Injection wax is not working, and I have tried chilling the seal.
Tonight I just used a paper based clay to make impressions, but
don’t expect to be able to cast that, as it is also water based,
investment will probably melt it. I will try however. I am using a
wax I got off ebay with a glue gun, and that is the only way I have
gotten good impressions, but maybe 1 of 3 is usable. I did cast one
that came out well. I am about to go back at it with the glue gun
tonight.

I am asking two things. One, does anyone have suggestions for
material for impressions. I have not tried sculpy or Fimo clay. Does
that burn out? Two does anyone know of someone that will duplicate
an intaglio by ultrasonic? I have not asked my German source yet.
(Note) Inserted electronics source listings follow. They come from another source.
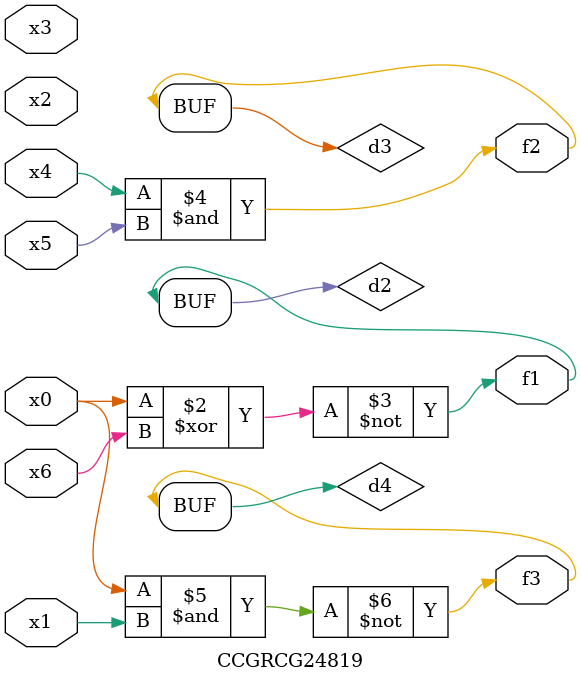
<source format=v>
module CCGRCG24819(
	input x0, x1, x2, x3, x4, x5, x6,
	output f1, f2, f3
);

	wire d1, d2, d3, d4;

	nor (d1, x0);
	xnor (d2, x0, x6);
	and (d3, x4, x5);
	nand (d4, x0, x1);
	assign f1 = d2;
	assign f2 = d3;
	assign f3 = d4;
endmodule

</source>
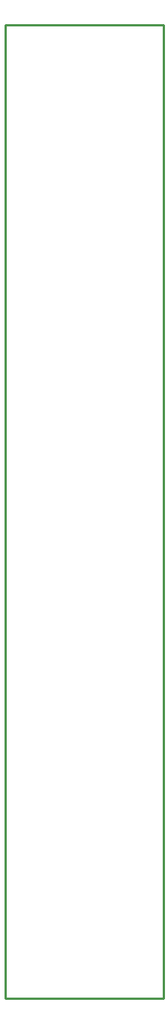
<source format=gko>
G04 Layer: BoardOutline*
G04 EasyEDA v6.4.19.5, 2021-06-09T13:24:33+02:00*
G04 4d0a35ba0e1948c19c820806b4e2a2d6,fb9c11b3819f4bbabdc06984e21ef5f2,10*
G04 Gerber Generator version 0.2*
G04 Scale: 100 percent, Rotated: No, Reflected: No *
G04 Dimensions in millimeters *
G04 leading zeros omitted , absolute positions ,4 integer and 5 decimal *
%FSLAX45Y45*%
%MOMM*%

%ADD10C,0.2540*%
D10*
X0Y0D02*
G01*
X1778000Y0D01*
X1778000Y-10922000D01*
X0Y-10922000D01*
X0Y0D01*

%LPD*%
M02*

</source>
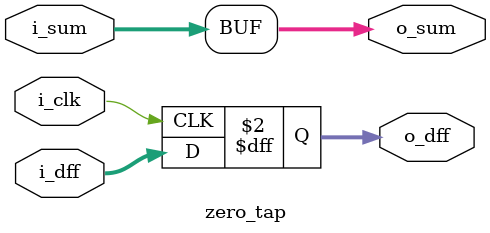
<source format=v>
module zero_tap(
	input i_clk,
	input wire [2:0] i_dff,
	input wire [9:0] i_sum,
	output reg [2:0] o_dff,
	output wire[9:0] o_sum
);


always@(posedge i_clk)
begin
	o_dff <= i_dff;
end

assign o_sum = i_sum;
endmodule 
</source>
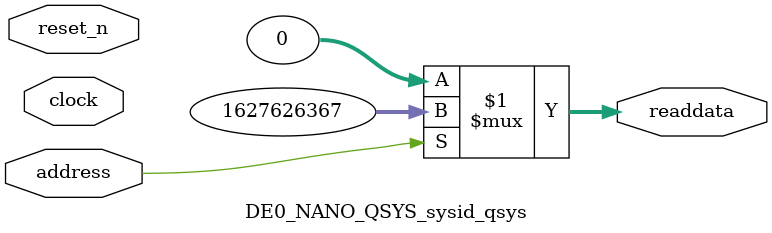
<source format=v>

`timescale 1ns / 1ps
// synthesis translate_on

// turn off superfluous verilog processor warnings 
// altera message_level Level1 
// altera message_off 10034 10035 10036 10037 10230 10240 10030 

module DE0_NANO_QSYS_sysid_qsys (
               // inputs:
                address,
                clock,
                reset_n,

               // outputs:
                readdata
             )
;

  output  [ 31: 0] readdata;
  input            address;
  input            clock;
  input            reset_n;

  wire    [ 31: 0] readdata;
  //control_slave, which is an e_avalon_slave
  assign readdata = address ? 1627626367 : 0;

endmodule




</source>
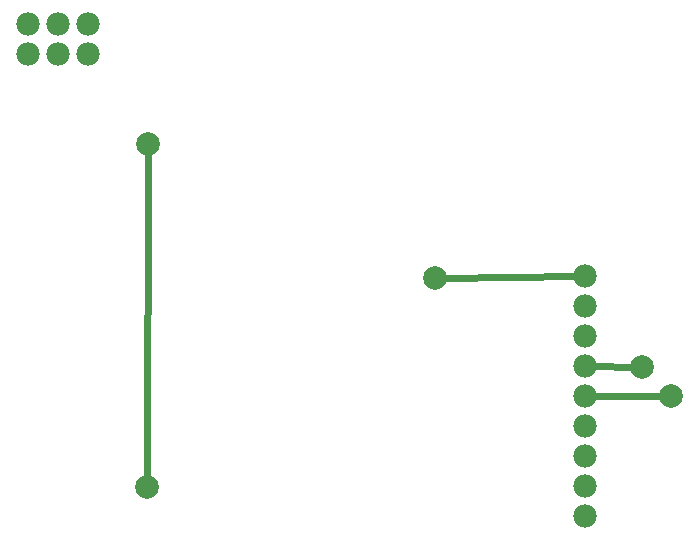
<source format=gbl>
G04 MADE WITH FRITZING*
G04 WWW.FRITZING.ORG*
G04 DOUBLE SIDED*
G04 HOLES PLATED*
G04 CONTOUR ON CENTER OF CONTOUR VECTOR*
%ASAXBY*%
%FSLAX23Y23*%
%MOIN*%
%OFA0B0*%
%SFA1.0B1.0*%
%ADD10C,0.078740*%
%ADD11C,0.078000*%
%ADD12C,0.024000*%
%LNCOPPER0*%
G90*
G70*
G54D10*
X2365Y993D03*
X2461Y896D03*
G54D11*
X2175Y1294D03*
X2175Y1194D03*
X2175Y1094D03*
X2175Y994D03*
X2175Y894D03*
X2175Y794D03*
X2175Y694D03*
X2175Y594D03*
X2175Y494D03*
X519Y2134D03*
X419Y2134D03*
X319Y2134D03*
X519Y2134D03*
X419Y2134D03*
X319Y2134D03*
X319Y2034D03*
X419Y2034D03*
X519Y2034D03*
G54D10*
X715Y592D03*
X719Y1734D03*
X1674Y1290D03*
G54D12*
X2145Y1294D02*
X1705Y1290D01*
D02*
X2205Y994D02*
X2334Y993D01*
D02*
X2205Y894D02*
X2430Y896D01*
D02*
X715Y622D02*
X719Y1703D01*
G04 End of Copper0*
M02*
</source>
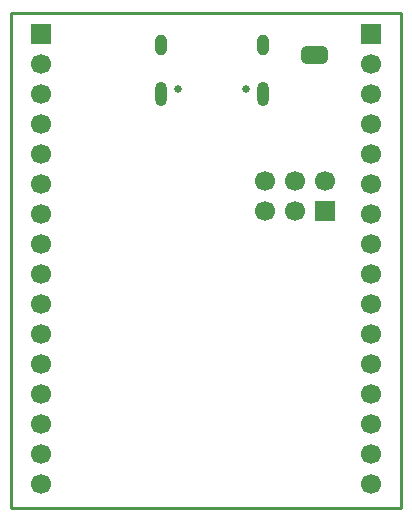
<source format=gbr>
%TF.GenerationSoftware,KiCad,Pcbnew,9.0.0*%
%TF.CreationDate,2025-09-12T19:21:48+01:00*%
%TF.ProjectId,OE PyBoard,4f452050-7942-46f6-9172-642e6b696361,rev?*%
%TF.SameCoordinates,Original*%
%TF.FileFunction,Soldermask,Bot*%
%TF.FilePolarity,Negative*%
%FSLAX46Y46*%
G04 Gerber Fmt 4.6, Leading zero omitted, Abs format (unit mm)*
G04 Created by KiCad (PCBNEW 9.0.0) date 2025-09-12 19:21:48*
%MOMM*%
%LPD*%
G01*
G04 APERTURE LIST*
G04 Aperture macros list*
%AMFreePoly0*
4,1,23,0.500000,-0.750000,0.000000,-0.750000,0.000000,-0.745722,-0.065263,-0.745722,-0.191342,-0.711940,-0.304381,-0.646677,-0.396677,-0.554381,-0.461940,-0.441342,-0.495722,-0.315263,-0.495722,-0.250000,-0.500000,-0.250000,-0.500000,0.250000,-0.495722,0.250000,-0.495722,0.315263,-0.461940,0.441342,-0.396677,0.554381,-0.304381,0.646677,-0.191342,0.711940,-0.065263,0.745722,0.000000,0.745722,
0.000000,0.750000,0.500000,0.750000,0.500000,-0.750000,0.500000,-0.750000,$1*%
%AMFreePoly1*
4,1,23,0.000000,0.745722,0.065263,0.745722,0.191342,0.711940,0.304381,0.646677,0.396677,0.554381,0.461940,0.441342,0.495722,0.315263,0.495722,0.250000,0.500000,0.250000,0.500000,-0.250000,0.495722,-0.250000,0.495722,-0.315263,0.461940,-0.441342,0.396677,-0.554381,0.304381,-0.646677,0.191342,-0.711940,0.065263,-0.745722,0.000000,-0.745722,0.000000,-0.750000,-0.500000,-0.750000,
-0.500000,0.750000,0.000000,0.750000,0.000000,0.745722,0.000000,0.745722,$1*%
G04 Aperture macros list end*
%ADD10C,0.100000*%
%ADD11C,0.650000*%
%ADD12O,1.000000X2.100000*%
%ADD13O,1.000000X1.800000*%
%ADD14R,1.700000X1.700000*%
%ADD15C,1.700000*%
%ADD16FreePoly0,0.000000*%
%ADD17FreePoly1,0.000000*%
%TA.AperFunction,Profile*%
%ADD18C,0.230000*%
%TD*%
G04 APERTURE END LIST*
%TO.C,JP2*%
D10*
X150980000Y-98489200D02*
X151280000Y-98489200D01*
X151280000Y-96989200D01*
X150980000Y-96989200D01*
X150980000Y-98489200D01*
G36*
X150980000Y-98489200D02*
G01*
X151280000Y-98489200D01*
X151280000Y-96989200D01*
X150980000Y-96989200D01*
X150980000Y-98489200D01*
G37*
%TD*%
D11*
%TO.C,J3*%
X145384000Y-100611000D03*
X139604000Y-100611000D03*
D12*
X146814000Y-101111000D03*
D13*
X146814000Y-96931000D03*
D12*
X138174000Y-101111000D03*
D13*
X138174000Y-96931000D03*
%TD*%
D14*
%TO.C,J6*%
X128016000Y-96012000D03*
D15*
X128016000Y-98552000D03*
X128016000Y-101092000D03*
X128016000Y-103632000D03*
X128016000Y-106172000D03*
X128016000Y-108712000D03*
X128016000Y-111252000D03*
X128016000Y-113792000D03*
X128016000Y-116332000D03*
X128016000Y-118872000D03*
X128016000Y-121412000D03*
X128016000Y-123952000D03*
X128016000Y-126492000D03*
X128016000Y-129032000D03*
X128016000Y-131572000D03*
X128016000Y-134112000D03*
%TD*%
D14*
%TO.C,J4*%
X152004000Y-111018000D03*
D15*
X152004000Y-108478000D03*
X149464000Y-111018000D03*
X149464000Y-108478000D03*
X146924000Y-111018000D03*
X146924000Y-108478000D03*
%TD*%
D14*
%TO.C,J7*%
X155956000Y-96012000D03*
D15*
X155956000Y-98552000D03*
X155956000Y-101092000D03*
X155956000Y-103632000D03*
X155956000Y-106172000D03*
X155956000Y-108712000D03*
X155956000Y-111252000D03*
X155956000Y-113792000D03*
X155956000Y-116332000D03*
X155956000Y-118872000D03*
X155956000Y-121412000D03*
X155956000Y-123952000D03*
X155956000Y-126492000D03*
X155956000Y-129032000D03*
X155956000Y-131572000D03*
X155956000Y-134112000D03*
%TD*%
D16*
%TO.C,JP2*%
X150480000Y-97739200D03*
D17*
X151780000Y-97739200D03*
%TD*%
D18*
X125476000Y-94232000D02*
X158496000Y-94232000D01*
X158496000Y-136142000D01*
X125476000Y-136142000D01*
X125476000Y-94232000D01*
M02*

</source>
The intaglio is about 1.25 x 1 inch. It is in an overpolished 9K
seal mounting that has been repaired, and I broke one of the struts
pressing hard. I will have to dismount the stone to repair or
remount the stone. The carving is a classical male profile, most
likely Alexander. The detail is so fine that there are tiny zodiac
animals on the rim of the shield. It is quite a piece. I want to
mold it in cold compound at some point as well. I guess I can’t have
too much of a good thing…repro, repro, repro…

Jay Cardwell


#2

Belicold molding compound from Rio might work for you. It comes as 2
putties that you mix, gives pretty good results, and has release
compound mixed right in.


#3
I have not tried sculpy or Fimo clay. Does that burn out?
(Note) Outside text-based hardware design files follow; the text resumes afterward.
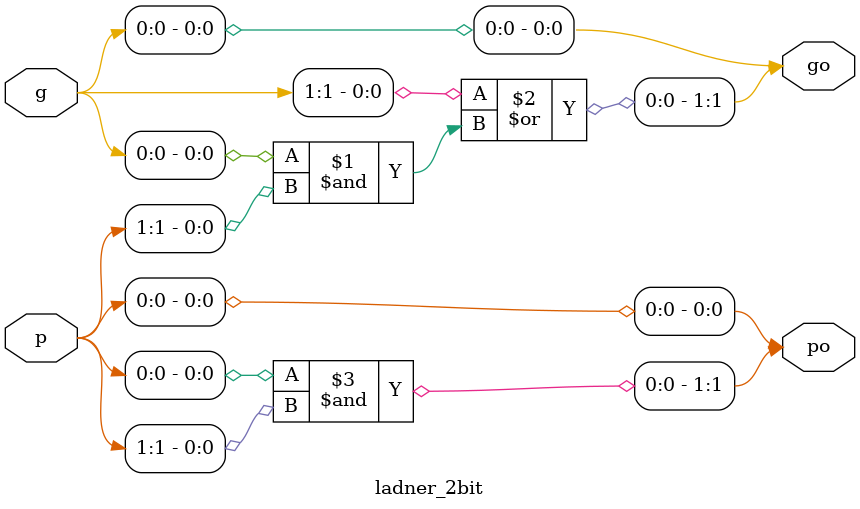
<source format=v>
`timescale 1ns / 1ps


module ladner_2bit(
input [1:0]g,p,
output [1:0]go,po
    );
    
    assign go[0]=g[0];
    assign go[1]=g[1]|(g[0]&p[1]);
    
    assign po[0]=p[0];
    assign po[1]=p[0]&p[1];
    
endmodule

</source>
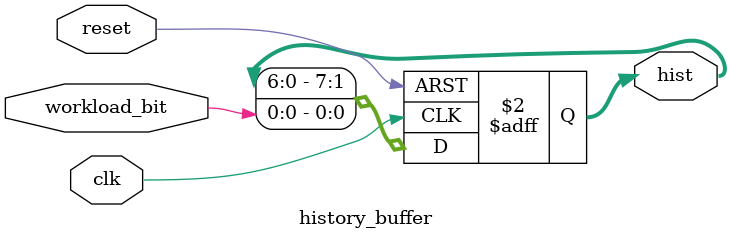
<source format=v>
module history_buffer(
    input clk,
    input reset,
    input workload_bit,
    output reg [7:0] hist
);
always @(posedge clk or posedge reset) begin
    if(reset)
        hist <= 8'b0;
    else
        hist <= {hist[6:0], workload_bit};
end
endmodule

</source>
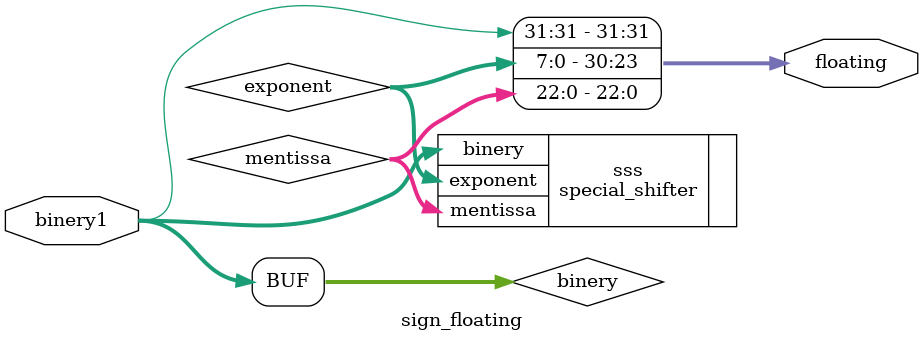
<source format=v>
`timescale 1ns / 1ps
module sign_floating(
       input [31:0]binery1,
       output reg [31:0]floating
);
reg [31:0]binery;
wire[7:0]exponent;
wire[22:0]mentissa;
special_shifter sss(
       .binery(binery),
       .exponent(exponent),
       .mentissa(mentissa)
);
always@(*)begin
       binery=binery1;
      floating={binery1[31],exponent,mentissa};
end
endmodule
</source>
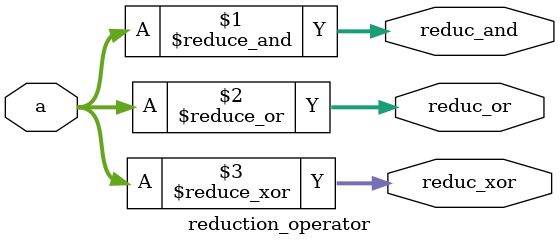
<source format=v>


module reduction_operator(
	input [3:0]a, // 4 bit veriable
	output [3:0]reduc_and, reduc_or, reduc_xor
);
	assign reduc_and = &a;
	assign reduc_or = |a;
	assign reduc_xor = ^a;

endmodule

</source>
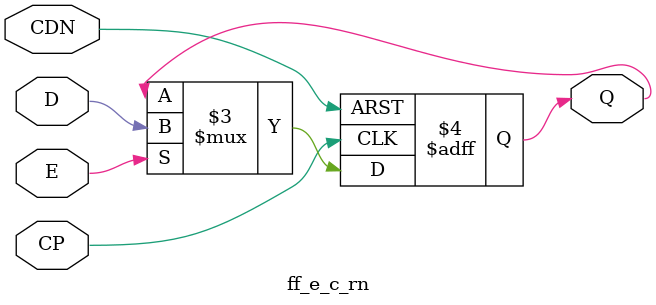
<source format=sv>

module ff_e_c_rn (input D, input E, input CP, input CDN, output reg Q);


always @(posedge CP or negedge CDN ) 
	if(!CDN) Q <= 0;
	else Q <= E ? D : Q;

endmodule



</source>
I do not know if they burn out, but I do know they can be toxic -
especially when heated above their normal baking temperature.

From “The Artist’s Complete Health and Safety Guide”
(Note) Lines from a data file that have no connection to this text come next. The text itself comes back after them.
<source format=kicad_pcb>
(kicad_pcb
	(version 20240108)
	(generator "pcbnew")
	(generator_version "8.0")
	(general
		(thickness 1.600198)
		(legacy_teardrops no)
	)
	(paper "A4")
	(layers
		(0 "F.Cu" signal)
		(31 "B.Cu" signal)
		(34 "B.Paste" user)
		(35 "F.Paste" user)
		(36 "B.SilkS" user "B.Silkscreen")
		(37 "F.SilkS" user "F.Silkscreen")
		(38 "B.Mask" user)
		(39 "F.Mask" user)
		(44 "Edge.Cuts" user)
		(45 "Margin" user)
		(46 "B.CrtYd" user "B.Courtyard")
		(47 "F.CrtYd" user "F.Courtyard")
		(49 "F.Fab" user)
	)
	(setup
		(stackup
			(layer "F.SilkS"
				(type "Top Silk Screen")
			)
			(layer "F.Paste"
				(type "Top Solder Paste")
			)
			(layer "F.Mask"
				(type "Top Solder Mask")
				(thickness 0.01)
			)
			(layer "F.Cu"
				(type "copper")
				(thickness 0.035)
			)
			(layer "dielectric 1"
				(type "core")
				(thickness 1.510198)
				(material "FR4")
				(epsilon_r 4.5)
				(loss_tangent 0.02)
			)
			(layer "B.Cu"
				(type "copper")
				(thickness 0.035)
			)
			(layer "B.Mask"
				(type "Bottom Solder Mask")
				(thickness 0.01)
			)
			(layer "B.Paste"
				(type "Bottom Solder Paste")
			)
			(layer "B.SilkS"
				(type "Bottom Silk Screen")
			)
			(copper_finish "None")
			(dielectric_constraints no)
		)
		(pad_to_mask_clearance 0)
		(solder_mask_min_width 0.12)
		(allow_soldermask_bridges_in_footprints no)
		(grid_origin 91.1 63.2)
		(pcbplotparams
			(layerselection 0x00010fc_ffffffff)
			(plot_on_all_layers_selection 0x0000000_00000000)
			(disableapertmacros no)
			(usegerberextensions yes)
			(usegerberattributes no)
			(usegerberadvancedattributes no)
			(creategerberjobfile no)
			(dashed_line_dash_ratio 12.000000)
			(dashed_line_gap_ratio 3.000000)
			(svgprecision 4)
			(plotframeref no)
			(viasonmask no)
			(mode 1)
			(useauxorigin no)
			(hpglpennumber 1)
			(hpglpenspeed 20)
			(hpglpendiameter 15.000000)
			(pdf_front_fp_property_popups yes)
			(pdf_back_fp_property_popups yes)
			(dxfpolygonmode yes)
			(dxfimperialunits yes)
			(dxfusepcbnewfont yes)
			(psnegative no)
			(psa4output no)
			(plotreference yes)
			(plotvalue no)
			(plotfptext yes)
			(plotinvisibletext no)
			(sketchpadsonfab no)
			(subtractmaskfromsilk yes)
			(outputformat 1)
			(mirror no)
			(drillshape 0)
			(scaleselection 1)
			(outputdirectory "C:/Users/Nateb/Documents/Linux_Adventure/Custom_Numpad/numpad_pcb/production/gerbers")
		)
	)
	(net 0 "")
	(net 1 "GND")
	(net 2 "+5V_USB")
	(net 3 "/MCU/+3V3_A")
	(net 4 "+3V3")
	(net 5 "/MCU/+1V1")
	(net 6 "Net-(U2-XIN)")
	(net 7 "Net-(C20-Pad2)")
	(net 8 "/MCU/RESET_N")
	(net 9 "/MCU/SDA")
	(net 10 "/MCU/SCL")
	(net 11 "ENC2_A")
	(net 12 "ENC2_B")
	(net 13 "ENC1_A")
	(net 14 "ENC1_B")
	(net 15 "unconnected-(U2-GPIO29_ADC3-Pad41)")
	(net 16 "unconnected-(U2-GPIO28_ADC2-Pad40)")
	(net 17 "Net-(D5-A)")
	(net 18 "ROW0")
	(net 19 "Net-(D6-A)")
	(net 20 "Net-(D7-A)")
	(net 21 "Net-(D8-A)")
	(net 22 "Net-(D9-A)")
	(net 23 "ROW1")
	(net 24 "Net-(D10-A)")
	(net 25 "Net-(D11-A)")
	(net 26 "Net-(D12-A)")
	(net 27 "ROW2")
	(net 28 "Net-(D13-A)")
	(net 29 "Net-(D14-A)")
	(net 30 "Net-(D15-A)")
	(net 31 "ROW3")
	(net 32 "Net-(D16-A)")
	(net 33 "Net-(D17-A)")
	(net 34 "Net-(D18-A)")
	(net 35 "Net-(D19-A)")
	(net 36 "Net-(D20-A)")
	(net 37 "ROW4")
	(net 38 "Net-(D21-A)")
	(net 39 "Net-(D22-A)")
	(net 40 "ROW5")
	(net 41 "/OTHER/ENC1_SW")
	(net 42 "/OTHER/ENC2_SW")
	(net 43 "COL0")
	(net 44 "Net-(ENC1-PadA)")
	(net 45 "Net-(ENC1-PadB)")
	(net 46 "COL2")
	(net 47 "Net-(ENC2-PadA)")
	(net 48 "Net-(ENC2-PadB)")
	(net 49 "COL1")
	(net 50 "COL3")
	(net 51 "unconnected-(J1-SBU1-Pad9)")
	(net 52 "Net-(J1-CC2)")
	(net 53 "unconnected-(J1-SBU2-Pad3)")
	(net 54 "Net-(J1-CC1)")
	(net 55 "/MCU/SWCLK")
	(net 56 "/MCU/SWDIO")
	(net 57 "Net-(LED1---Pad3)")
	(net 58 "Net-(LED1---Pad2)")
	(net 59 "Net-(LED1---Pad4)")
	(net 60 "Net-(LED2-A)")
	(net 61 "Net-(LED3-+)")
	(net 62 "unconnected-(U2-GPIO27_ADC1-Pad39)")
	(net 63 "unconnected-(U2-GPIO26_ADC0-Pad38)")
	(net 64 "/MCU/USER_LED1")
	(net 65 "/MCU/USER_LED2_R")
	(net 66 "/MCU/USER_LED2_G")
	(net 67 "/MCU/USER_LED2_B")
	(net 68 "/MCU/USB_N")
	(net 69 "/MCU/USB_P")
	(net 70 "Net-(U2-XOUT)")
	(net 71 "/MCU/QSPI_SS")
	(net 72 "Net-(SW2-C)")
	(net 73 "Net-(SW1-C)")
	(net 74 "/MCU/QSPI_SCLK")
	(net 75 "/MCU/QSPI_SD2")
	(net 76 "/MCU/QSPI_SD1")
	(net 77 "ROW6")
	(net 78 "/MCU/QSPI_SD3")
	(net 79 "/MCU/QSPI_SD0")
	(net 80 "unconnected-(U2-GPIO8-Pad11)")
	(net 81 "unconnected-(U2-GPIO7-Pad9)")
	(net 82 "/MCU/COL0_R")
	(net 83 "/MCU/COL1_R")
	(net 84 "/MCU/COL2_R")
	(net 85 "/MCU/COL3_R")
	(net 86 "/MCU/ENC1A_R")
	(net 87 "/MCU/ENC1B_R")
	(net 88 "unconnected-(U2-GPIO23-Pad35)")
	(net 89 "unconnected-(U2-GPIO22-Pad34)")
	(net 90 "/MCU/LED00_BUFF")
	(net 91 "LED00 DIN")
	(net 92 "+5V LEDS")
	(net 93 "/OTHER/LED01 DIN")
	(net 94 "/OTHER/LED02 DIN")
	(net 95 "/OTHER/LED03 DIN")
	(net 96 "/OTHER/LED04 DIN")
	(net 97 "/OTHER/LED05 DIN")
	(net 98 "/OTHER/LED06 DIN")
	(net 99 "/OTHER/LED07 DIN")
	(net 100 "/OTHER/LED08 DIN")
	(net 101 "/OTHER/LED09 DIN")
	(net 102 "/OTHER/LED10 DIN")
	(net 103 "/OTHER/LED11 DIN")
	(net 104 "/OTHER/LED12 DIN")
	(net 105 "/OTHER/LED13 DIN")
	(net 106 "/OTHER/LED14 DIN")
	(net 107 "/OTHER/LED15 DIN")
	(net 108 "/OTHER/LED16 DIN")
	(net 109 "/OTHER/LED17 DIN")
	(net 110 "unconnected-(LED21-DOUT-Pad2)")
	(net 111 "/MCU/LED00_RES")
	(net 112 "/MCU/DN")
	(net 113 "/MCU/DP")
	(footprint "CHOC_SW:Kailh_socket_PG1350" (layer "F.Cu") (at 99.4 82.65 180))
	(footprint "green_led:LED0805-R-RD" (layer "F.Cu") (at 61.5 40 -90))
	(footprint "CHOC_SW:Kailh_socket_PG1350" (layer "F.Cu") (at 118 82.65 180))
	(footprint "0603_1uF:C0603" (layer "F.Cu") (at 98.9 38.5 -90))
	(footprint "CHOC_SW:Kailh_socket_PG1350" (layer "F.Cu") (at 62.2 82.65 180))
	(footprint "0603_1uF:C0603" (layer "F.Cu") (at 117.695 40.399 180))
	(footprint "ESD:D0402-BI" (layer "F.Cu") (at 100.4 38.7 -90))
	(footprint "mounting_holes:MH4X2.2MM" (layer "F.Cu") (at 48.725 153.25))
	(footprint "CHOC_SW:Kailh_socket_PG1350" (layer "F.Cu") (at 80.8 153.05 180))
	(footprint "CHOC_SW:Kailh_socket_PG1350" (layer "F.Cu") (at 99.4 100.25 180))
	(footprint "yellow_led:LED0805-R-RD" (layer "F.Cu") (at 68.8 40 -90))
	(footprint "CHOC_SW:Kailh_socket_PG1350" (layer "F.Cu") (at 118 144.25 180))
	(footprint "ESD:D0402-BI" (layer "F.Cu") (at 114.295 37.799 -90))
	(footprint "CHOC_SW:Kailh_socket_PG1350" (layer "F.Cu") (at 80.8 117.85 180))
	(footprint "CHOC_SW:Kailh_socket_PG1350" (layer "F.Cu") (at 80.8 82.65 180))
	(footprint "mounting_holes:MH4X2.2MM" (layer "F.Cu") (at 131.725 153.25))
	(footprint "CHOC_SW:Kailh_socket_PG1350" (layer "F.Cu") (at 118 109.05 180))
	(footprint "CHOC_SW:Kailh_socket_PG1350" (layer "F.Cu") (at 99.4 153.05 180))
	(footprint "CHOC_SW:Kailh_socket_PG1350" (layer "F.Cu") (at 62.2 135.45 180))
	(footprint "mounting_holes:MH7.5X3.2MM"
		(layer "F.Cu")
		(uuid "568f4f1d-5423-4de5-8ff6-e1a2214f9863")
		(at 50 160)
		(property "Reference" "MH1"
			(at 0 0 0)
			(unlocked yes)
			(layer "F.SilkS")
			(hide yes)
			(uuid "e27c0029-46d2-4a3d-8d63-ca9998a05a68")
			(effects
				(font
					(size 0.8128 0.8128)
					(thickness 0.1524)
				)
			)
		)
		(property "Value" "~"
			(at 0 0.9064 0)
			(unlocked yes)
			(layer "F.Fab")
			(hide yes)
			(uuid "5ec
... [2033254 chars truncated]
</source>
third edition, by Monona Rossol, 2001, page 285, published in USA.
'Exposure to DEHP is worrisome, because it causes liver cancer and
birth defects in test animals. DEHP has been listed as a carcinogen
by the International Agency for Research in Cancer (IARC) since 1982,
Three U.S. agencies also consider it a carcinogen . . . Around 1990,
Polyform Products replaced the DEHP in Sculpey with a chemical called
di(2-ethylhexyl)terephthalate, or DEHTP. Eberhard Faber replaced the
DEHP in Fimo with a mixture of three phthalate plasticizers. All of
these chemicals are very similar to DEHP, but have never been studied
for cancer effects. Unfortunately, the Labeling of Hazardous Art
Materials Act allows products containing these untested chemicals to
be labeled “nontoxic.” ’

From http://www.fimozone.com/safety.html

“Overheating by mistake in case of hardening in a oven can release
hydrochloric acid as vapor.” This is claimed to be from an Eberhard
Faber safety data sheet. No date is given, so it is not clear if the
data is for the current formulation.

From http://www.staedtler-uk.co.uk/faq.htm

(apparently the owner of or distributor for Eberhard Faber) “FIMO is
Non Toxic and carries the CE mark. However, care should be taken when
baking as overheating (burning) can produce a gas.” (Note that they
do not say which gas.)

Daniel Kamman
www.industrialjewelry.com
www.consultant.com
Information problems found and fixed.